Monday, September 16, 2019
Court of Appeal:
Opinion Says Televangist Acted in Corporate Capacity in Rebuking Girl, 13, for Allowing Man She Had Never Met to Sleep in Her Hotel Bed; $900,000 Judgment Upheld
By a MetNews Staff Writer
Televangalist Jan Crouch, who died in 2016, above, is responsible for causing intentional infliction of emotional distress of her granddaughter by shouting at her that she was to blame for being drugged and raped in light of having allowed a strange man to sleep in her hotel room bed. The Court of Appeal on Friday upheld a $900,000 judgment against the corporation that owns Trinity Broadcasting Network, under a respondeat superior theory. Jan Crouch was a corporate official and the granddaughter, then 13, was in Atlanta in connection with a TBN fundraising telethon.
The Santa Ana-based corporation that operates the Trinity Broadcasting Network was properly found liable for $900,000 because one of the corporate officers in 2016 shouted at her granddaughter, then 13—who had been drugged and raped—that she was “stupid” to have consumed alcohol with a strange man and allowed him to sleep in her bed, the Court of Appeal held Friday.
Justice Richard D. Fybel of the Fourth District’s Div. Three wrote the opinion. It affirms a judgment in favor of Carra Crouch against the Trinity Christian Center of Santa Ana, Inc. Her grandmother, televangelist Jan Crouch, who died in 2016, was described by Orange Superior Court Judge Peter J. Wilson, who presided at the trial, as “the boss of the church.”

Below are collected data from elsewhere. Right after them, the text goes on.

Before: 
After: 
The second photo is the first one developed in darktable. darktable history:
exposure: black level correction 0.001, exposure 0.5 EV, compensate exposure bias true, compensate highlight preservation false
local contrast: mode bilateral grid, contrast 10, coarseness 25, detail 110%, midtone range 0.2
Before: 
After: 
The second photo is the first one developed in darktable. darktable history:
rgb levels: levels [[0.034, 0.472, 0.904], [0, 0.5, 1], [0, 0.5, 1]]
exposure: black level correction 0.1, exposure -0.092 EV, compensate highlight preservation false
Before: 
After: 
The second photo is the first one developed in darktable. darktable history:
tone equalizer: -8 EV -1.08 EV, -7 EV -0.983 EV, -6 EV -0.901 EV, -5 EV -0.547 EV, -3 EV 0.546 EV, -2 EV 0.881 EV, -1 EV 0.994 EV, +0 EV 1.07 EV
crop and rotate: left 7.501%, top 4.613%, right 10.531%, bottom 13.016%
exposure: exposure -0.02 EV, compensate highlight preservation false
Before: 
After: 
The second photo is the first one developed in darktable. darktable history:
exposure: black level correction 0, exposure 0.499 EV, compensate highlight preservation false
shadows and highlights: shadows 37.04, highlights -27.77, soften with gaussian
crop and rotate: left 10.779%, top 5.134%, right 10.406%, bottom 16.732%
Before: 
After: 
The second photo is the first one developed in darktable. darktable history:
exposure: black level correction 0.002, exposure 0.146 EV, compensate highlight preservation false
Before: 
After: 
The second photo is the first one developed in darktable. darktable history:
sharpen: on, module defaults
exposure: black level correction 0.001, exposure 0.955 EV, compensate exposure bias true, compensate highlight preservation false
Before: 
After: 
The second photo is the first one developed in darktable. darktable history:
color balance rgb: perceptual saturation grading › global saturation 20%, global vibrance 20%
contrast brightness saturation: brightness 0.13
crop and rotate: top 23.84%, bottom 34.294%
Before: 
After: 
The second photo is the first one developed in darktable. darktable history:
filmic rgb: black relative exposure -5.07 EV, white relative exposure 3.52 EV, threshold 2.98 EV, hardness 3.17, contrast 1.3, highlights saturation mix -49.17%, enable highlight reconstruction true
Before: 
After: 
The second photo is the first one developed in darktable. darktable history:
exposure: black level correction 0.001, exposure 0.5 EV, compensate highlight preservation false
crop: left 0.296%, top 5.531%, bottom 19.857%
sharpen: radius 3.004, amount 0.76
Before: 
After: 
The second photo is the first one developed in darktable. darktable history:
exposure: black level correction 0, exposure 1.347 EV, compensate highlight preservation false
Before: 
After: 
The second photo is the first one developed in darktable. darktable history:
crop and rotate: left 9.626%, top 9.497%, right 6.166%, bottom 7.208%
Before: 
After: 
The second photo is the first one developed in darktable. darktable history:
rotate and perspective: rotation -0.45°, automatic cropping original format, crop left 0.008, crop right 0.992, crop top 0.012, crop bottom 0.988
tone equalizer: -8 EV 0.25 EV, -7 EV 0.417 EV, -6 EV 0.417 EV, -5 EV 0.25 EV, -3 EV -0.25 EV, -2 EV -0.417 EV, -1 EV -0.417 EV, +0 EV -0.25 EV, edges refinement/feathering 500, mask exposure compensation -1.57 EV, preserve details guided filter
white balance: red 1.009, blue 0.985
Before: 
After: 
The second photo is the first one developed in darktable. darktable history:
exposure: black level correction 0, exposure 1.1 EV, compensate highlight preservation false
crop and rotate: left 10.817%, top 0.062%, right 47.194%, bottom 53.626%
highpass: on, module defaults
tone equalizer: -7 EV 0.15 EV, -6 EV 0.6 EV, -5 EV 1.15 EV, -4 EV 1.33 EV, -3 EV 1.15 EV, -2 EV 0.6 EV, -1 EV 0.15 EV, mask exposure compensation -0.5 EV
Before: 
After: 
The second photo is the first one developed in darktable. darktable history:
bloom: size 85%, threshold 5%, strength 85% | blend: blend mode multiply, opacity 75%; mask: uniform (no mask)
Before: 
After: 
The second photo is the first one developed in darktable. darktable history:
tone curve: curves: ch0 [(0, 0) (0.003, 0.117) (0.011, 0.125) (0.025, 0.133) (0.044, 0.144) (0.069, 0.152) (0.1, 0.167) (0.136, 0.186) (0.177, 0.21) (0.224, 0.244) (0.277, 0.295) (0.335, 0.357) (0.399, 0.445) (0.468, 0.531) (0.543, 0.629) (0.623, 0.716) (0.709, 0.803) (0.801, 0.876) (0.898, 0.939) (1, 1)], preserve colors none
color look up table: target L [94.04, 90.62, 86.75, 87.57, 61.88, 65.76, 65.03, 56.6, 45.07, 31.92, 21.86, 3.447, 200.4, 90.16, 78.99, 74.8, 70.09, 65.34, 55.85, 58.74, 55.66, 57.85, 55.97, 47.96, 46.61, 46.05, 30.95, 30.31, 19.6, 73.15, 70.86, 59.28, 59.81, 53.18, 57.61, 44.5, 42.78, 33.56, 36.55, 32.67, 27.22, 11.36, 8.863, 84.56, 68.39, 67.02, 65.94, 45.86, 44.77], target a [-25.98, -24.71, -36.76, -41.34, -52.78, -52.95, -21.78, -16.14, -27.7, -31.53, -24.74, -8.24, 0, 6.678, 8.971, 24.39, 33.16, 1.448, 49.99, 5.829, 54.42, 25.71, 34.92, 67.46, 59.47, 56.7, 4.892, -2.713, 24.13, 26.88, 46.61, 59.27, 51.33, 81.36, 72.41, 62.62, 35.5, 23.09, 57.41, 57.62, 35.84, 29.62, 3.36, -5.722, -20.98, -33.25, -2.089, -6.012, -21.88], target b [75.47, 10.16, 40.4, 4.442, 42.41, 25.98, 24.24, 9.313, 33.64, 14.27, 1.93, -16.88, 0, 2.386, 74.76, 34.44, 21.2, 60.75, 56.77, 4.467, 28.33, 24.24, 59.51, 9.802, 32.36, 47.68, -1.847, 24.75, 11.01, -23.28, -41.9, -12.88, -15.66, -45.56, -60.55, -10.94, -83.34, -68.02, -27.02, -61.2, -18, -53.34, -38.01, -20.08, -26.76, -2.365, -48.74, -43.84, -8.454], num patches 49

Jan Crouch, along with her husband, Paul Crouch Sr., who died in 2013, founded TBN in 1973, along with Jim and Tammy Bakker, whose involvement with the network ended in 1975. From the start, Jan Crouch was network vice president.
Carra Crouch, in April of 2016, went to Atlanta to participate in a TBN fundraising telethon. She shared a room with cousin Nathan, whose age at the time is not disclosed by the opinion.
The opinion does specify that one Steve Smith, then a church employee, was 30. He asked if he could “crash” in their room that night; Carra Crouch, though uncomfortable about it, assented, assuming he would sleep on the floor.
He brought alcohol with him and ordered champagne from room service, and they drank together. During the night, he said he was uncomfortable on the floor, and Carra Crouch allowed him to come on her bed, with a pillow between them.
At one point, he entreated her to drink what he portrayed as water; she did; she was drugged. When she awoke, she realized she had been raped.
On April 24, 2006, Carra Crouch, in the company of her mother, visited Jan Crouch, her “grandmother and the family matriarch,” according to Fybel’s opinion.
Carra Crouch testified at trial that her grandmother, upon being told what had occurred, shouted at her:
“How could you be so stupid? How could you drink alcohol? How could you let this man in your room? How could you, how could you, how could you, blah, blah, blah. And she eventually said, ‘well, this is really your fault.’ ”
Her mother, Tawny Crouch, recounted that Jan Crouch’s words were:
“How could you let a stranger in your room—a strange man in your room? Why would you drink alcohol with a strange man? You know, didn’t your mom teach you any better? Tawny, aren’t you a better mother than that? Why didn’t you teach her?
“...Carra, it’s your fault. You know, you’re the one [who] let this happen.”
Psychological problems encountered by the plaintiff in the ensuing years were portrayed as traceable not only to the rape but to the bawling out by her grandmother.
The jury assessed damages for intentional infliction of emotional distress at $2 million. Carra Crouch accepted a remittitur to damages to $900,000.
In his opinion affirming the judgment, Fybel said:
“We do not hesitate to exclaim ‘Outrageous!’ when presented with the facts of Jan Crouch’s behavior toward Carra. Flying into a tirade at a 13 year old girl who had been drugged and raped and yelling at her that she was stupid and it was her fault is extreme and outrageous conduct that exceeds that bounds of decency tolerated in a civilized community. Such conduct is not mere insults, indignities, petty oppressions or other trivialities. At age 13, Carra suffered a horrible, traumatic, and life altering experience. Yelling at her that she was stupid and it was her fault was cruel, intolerable, and obviously certain to produce severe emotional harm.”
The jurist went on to declare:
“It was entirely foreseeable that somebody injured in connection with a corporate event would report that injury to the corporate official who was in charge of that event and who was running the show. That is what happened here when Tawny took Carra to see Jan Crouch. We conclude it was therefore also foreseeable that the corporate official could and would respond to the report in a tortious manner, making the corporate employer liable under a respondeat superior theory.”
Fybel said that “[b]ecause Jan Crouch was acting in her capacity as an officer or director on April 24, 2006, her behavior on that day was not merely part of a family squabble.”
The case is Crouch v. Trinity Christian Center of Santa Ana, Inc., 2019 S.O.S. 2565.